**Texte:**
──────────
Catherine Safonoff, Autour de ma mère, Ed. Zoé.
Par André Wyss, président du jury.
L’agenda sur lequel on inscrit les petits événements du jour, le carnet où sont consignées les idées qui passent par là, le livre de bord où se marquent les étapes d’un voyage dans « l’espace du dedans », le journal intime où ce qui s’appelle « jour » dans le calendrier devient un événement singulier tout à fait personnel – ces supports et les énoncés qu’ils recèlent ou gardent peuvent certes quand ils ne sont pas de simples monumenta, conduire à la littérature, mais comment ?
Mi-mars, taille des arbres, vent du nord et beau temps. Monsieur R. grimpe dans les arbres et scie et coupe avec vigueur. Je ramasse et j’entasse les branches. Il y en a partout dans le verger, pourquoi ramasser juste sous Monsieur R. ? Pour qu’il me remarque. Une branche me tombe sur la tête. Pardon, me dit une voix dans le pommier. Monsieur R. s’excuse pour moi et plus tard me dit que j’ai bien travaillé. Il boit une bière, me montre la photo de son petit garçon et part au volant de la camionnette remplie de branches. Eclat blanc de son sourire.
C’est le début de Autour de ma mère. La quatrième de couverture dit de Catherine Safonoff qu’elle est romancière – je note ce terme dans un endroit où l’on aurait pu attendre « écrivain » – et l’éditeur attribue à cette romancière « une écriture de l’intime » qui « n’est jamais sentimentale », car « elle creuse l’intérieur de l’être avec humour et sens du paradoxe ».
Autour de ma mère, 260 pages plus bas :
Les oiseaux poussent leurs cris d’avant printemps. J’ai essayé de repérer celui qui fait fiou-itt, fiou-itt, peut-être un pinson des arbres ou une linotte. Bientôt M. R viendra tailler les arbres.
Un peu plus bas encore :
Il fallait une fin à ces notes et cette fin n’existait pas dans ma vie. Tant que j’aurais de la mémoire, il n’y aurait pas de fin à cette histoire mais il fallait finir d’écrire.
Tout en bas :
Et une lampe se balance sur la place d’un village abandonné, la pente va vers la mer, le vent passe dans l’arbre, la nuit est vaste, les secondes filent, quelqu’un lève la tête et ouvre les bras vers le ciel noir.
──────────
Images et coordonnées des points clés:
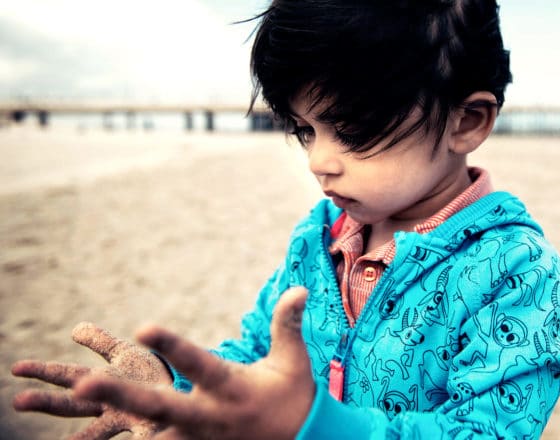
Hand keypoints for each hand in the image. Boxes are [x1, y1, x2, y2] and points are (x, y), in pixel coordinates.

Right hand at [12, 322, 171, 438]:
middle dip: (46, 402)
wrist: (179, 391)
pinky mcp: (149, 430)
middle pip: (72, 406)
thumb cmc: (146, 376)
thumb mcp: (124, 355)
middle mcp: (108, 406)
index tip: (16, 368)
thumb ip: (101, 343)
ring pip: (98, 432)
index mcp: (101, 384)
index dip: (43, 371)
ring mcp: (127, 419)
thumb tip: (75, 330)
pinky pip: (143, 439)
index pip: (67, 376)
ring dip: (81, 439)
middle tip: (19, 401)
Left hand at [73, 287, 314, 439]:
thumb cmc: (294, 394)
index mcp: (233, 388)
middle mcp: (211, 416)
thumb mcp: (292, 360)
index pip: (198, 364)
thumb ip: (287, 325)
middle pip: (160, 406)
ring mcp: (200, 438)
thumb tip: (298, 289)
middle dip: (122, 395)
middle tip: (84, 383)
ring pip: (154, 436)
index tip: (142, 327)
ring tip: (80, 419)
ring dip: (122, 424)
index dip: (172, 345)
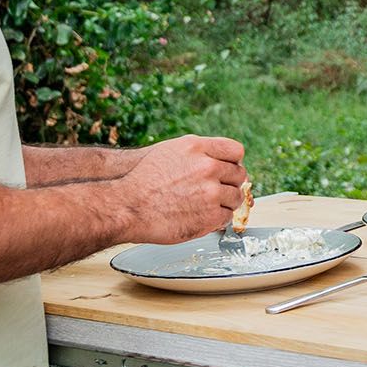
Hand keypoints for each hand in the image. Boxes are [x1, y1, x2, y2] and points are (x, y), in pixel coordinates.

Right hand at [122, 135, 248, 242]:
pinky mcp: (211, 215)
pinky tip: (203, 216)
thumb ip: (199, 152)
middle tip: (217, 190)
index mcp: (198, 148)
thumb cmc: (144, 180)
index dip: (233, 162)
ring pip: (236, 197)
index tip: (229, 170)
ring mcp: (211, 192)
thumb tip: (221, 159)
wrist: (127, 207)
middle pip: (239, 174)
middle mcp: (207, 167)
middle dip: (230, 183)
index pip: (235, 151)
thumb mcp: (170, 151)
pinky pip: (228, 216)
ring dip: (226, 202)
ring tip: (207, 205)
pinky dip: (218, 219)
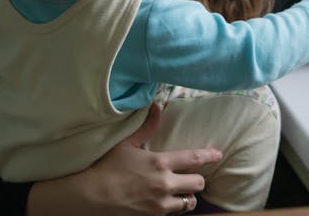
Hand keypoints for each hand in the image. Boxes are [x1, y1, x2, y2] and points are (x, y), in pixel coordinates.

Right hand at [27, 103, 222, 215]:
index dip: (210, 156)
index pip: (194, 159)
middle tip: (193, 177)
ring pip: (188, 203)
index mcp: (160, 163)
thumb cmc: (105, 167)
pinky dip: (173, 208)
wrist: (90, 196)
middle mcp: (164, 185)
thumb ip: (146, 125)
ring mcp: (159, 204)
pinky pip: (173, 214)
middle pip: (198, 184)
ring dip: (187, 197)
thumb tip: (158, 105)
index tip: (218, 154)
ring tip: (183, 193)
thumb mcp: (125, 143)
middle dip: (198, 180)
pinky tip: (167, 203)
──────────
**À vous de jouer:**
(1) Dans la phrase du texte qui commence par « L’agenda sur lequel », quels supports d’écriture sont énumérés ?
(2) Reproduisez le passage du texte qui débute aux mots « Un peu plus » et se termine après « le ciel noir. ».

**Réponses par consigne:**
(1) L’agenda, le carnet, le livre de bord et le journal intime.

(2)
Un peu plus bas encore :
Il fallait une fin à ces notes et cette fin n’existait pas dans ma vie. Tant que j’aurais de la mémoire, il n’y aurait pas de fin à cette histoire mais il fallait finir d’écrire.
Tout en bas :
Et une lampe se balance sur la place d’un village abandonné, la pente va vers la mer, le vent passe dans l’arbre, la nuit est vaste, les secondes filent, quelqu’un lève la tête et ouvre les bras vers le ciel noir.